Io non voglio entrare in polemica con il nostro parroco, don Angelo. Mi piacerebbe, al contrario, confrontarmi, ma non credo che ci sia la possibilità. Però, prima di esprimere le mie perplessità su alcuni suoi atteggiamenti e sul concetto che ha di comunità, voglio rammentare a tutti un episodio che ormai è scritto nella mia storia e nel rapporto che ho avuto con i preti che si sono susseguiti a Cenadi, in particolare con uno: don Vincenzo. Ce ne sarebbero tanti, ma per brevità ne rammento uno solo. Una volta non ero d’accordo su una particolare questione e avevo deciso di scrivere al vescovo. Ma prima di farlo, visto che i rapporti che avevo con lui erano di sincera amicizia, ne ho parlato con lui e gli ho fatto leggere la lettera che avevo scritto. All’inizio pensavo che si arrabbiasse e avevo timore di fargliela leggere, ma con mio stupore, una volta letta, non mi ha impedito di mandarla al Vescovo. Mi ha semplicemente detto che, se pensavo di essere nel giusto, avrei dovuto spedirla. E così ho fatto. Questo episodio non ha scalfito di un millimetro la nostra amicizia, anzi: siamo rimasti amici e abbiamo condiviso molte cose insieme.
Rammento le parole di papa Francesco quando, in una sua catechesi, dice di non indossare maschere, di dire quello che si pensa in faccia, di non truccarsi, ma di essere sinceri. A volte i migliori insegnamenti teologici non passano attraverso la lettura o la meditazione delle Scritture, ma dalla viva esperienza umana e dalle relazioni che si instaurano. E, anche se nell’immediato non ti fanno riflettere e non ti appaiono importanti, con il passare del tempo si rivelano veri insegnamenti di vita. In alcuni frangenti, le relazioni che hai avuto con le persone diventano veri e propri segni di evangelizzazione.
Io non sono un fervente cattolico, mi considero un cristiano radicale, ma non frequento la Chiesa come dovrei, come fanno tanti, anzi pochi, miei compaesani, perché, come ho scritto tante volte, la mia fede, per usare le parole di sant’Agostino nelle Confessioni: «Tardi ti amai, bellezza così antica e così nuova…», è stata anche per me una scoperta da adulto. Non per questo ne ero privo da giovane, quando la mia testa era piena di capelli, ma l’avevo sotterrata sotto una montagna di convinzioni idealistiche che non le permettevano di respirare. La soffocavo, la ricoprivo di mondanità.

(Dati di origine)
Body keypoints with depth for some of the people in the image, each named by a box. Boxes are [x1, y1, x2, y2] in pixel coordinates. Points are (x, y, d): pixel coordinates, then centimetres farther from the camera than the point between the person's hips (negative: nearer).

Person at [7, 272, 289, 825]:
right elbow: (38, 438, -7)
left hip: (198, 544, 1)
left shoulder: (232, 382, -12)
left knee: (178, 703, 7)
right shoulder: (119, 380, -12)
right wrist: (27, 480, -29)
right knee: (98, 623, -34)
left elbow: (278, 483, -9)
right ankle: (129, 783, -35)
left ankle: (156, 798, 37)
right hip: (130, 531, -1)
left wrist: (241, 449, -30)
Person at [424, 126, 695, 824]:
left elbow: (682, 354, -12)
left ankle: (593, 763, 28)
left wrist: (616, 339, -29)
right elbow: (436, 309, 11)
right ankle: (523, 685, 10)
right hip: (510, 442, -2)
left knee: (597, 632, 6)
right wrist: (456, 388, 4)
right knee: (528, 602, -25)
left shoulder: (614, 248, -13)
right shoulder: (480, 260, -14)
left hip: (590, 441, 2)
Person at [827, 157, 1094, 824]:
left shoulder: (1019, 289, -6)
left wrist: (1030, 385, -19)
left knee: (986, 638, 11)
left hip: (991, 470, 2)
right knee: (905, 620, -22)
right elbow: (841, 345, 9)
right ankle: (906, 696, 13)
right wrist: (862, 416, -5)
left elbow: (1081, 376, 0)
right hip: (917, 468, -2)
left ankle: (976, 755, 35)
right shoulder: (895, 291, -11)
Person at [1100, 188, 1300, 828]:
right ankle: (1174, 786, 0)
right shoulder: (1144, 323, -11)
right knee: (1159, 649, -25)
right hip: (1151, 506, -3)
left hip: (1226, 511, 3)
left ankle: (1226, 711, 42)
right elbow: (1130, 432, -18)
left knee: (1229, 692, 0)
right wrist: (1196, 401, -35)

---

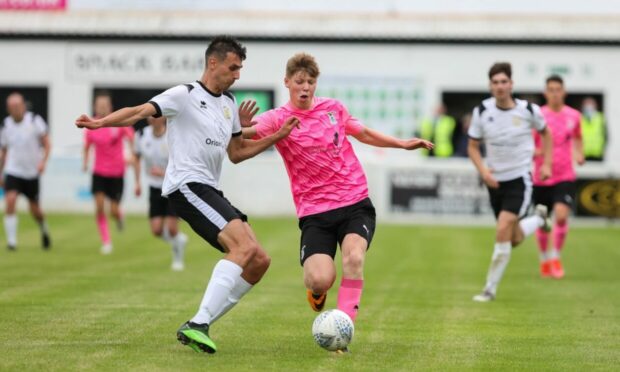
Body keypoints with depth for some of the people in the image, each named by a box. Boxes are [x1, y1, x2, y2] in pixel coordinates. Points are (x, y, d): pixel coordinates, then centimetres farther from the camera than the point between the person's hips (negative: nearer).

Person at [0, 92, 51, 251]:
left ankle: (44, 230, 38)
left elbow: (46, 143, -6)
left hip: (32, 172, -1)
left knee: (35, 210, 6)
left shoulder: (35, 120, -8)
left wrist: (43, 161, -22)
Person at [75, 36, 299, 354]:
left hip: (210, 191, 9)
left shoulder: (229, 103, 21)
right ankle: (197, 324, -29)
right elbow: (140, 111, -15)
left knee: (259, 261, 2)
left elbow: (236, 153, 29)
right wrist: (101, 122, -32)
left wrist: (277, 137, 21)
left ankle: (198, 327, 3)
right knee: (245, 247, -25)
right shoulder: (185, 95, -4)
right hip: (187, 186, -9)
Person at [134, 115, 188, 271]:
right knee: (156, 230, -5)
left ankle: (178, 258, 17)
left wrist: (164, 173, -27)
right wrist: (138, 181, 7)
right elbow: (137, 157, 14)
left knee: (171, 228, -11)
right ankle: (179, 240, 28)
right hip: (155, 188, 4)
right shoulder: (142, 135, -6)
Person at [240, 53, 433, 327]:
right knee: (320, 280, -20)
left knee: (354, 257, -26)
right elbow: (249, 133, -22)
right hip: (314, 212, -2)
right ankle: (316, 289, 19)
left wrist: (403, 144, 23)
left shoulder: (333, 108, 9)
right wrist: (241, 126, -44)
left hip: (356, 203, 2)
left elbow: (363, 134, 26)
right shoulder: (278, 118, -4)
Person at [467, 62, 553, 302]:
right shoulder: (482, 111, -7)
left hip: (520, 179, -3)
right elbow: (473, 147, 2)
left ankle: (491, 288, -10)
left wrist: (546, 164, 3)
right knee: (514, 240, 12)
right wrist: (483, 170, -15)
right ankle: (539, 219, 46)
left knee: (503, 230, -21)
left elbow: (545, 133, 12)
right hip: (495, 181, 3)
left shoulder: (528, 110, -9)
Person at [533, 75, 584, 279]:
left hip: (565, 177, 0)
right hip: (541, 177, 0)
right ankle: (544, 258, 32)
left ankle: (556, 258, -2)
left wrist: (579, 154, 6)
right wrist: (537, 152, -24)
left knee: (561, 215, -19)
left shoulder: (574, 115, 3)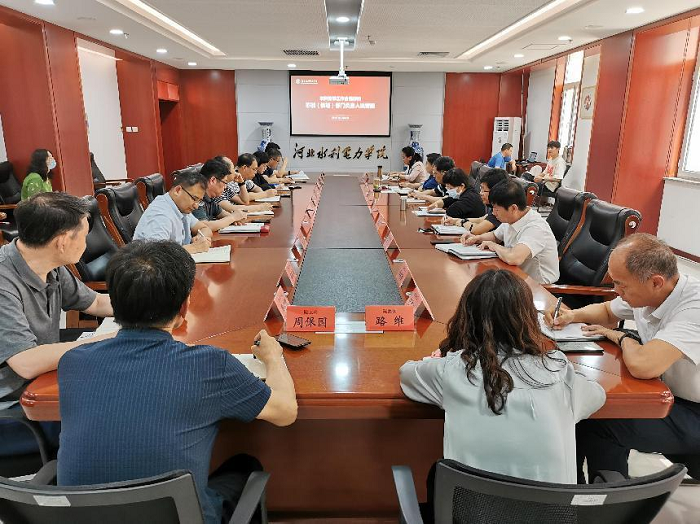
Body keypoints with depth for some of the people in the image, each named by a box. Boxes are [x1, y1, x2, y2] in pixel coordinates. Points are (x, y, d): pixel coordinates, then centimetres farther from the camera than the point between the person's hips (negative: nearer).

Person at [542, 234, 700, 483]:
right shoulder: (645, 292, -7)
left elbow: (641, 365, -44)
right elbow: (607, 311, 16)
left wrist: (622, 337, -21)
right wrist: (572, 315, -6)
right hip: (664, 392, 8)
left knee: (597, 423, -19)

* _ATTIVITÀ 1_
Nel brano sui preti di Cenadi, che cosa rispose don Vincenzo dopo aver letto la lettera destinata al vescovo?
* _ATTIVITÀ 2_
Prosegui il brano sui preti di Cenadi partendo dalla sua ultima frase.

* _RISPOSTA 1_
Che, se chi scriveva pensava di essere nel giusto, avrebbe dovuto spedirla.

* _RISPOSTA 2_
Oggi mi considero uno scolaro permanente, un curioso che impara le cose giorno per giorno. A volte le mie convinzioni sono sbagliate, ma i testi che leggo e le riflessioni che ascolto sul Vangelo mi aiutano a cambiarle oppure a valorizzarle ancora di più. Con papa Francesco, ancora di più, ho scavato dentro di me per togliere tutta la terra che copriva la mia fede. Giorno dopo giorno, con la carta vetrata delle preghiere, ho cominciato a intravedere la scintilla luminosa, e la luce che avevo sepolto ha iniziato a farsi vedere. Non basta una vita intera per imparare e, se Dio stesso non mi avesse scelto, oggi non sarei mai riuscito a scorgere, dentro il mio cuore, il segno di quanto Dio mi voglia bene, con tutti i miei sbagli, tutte le mie mancanze e i miei difetti.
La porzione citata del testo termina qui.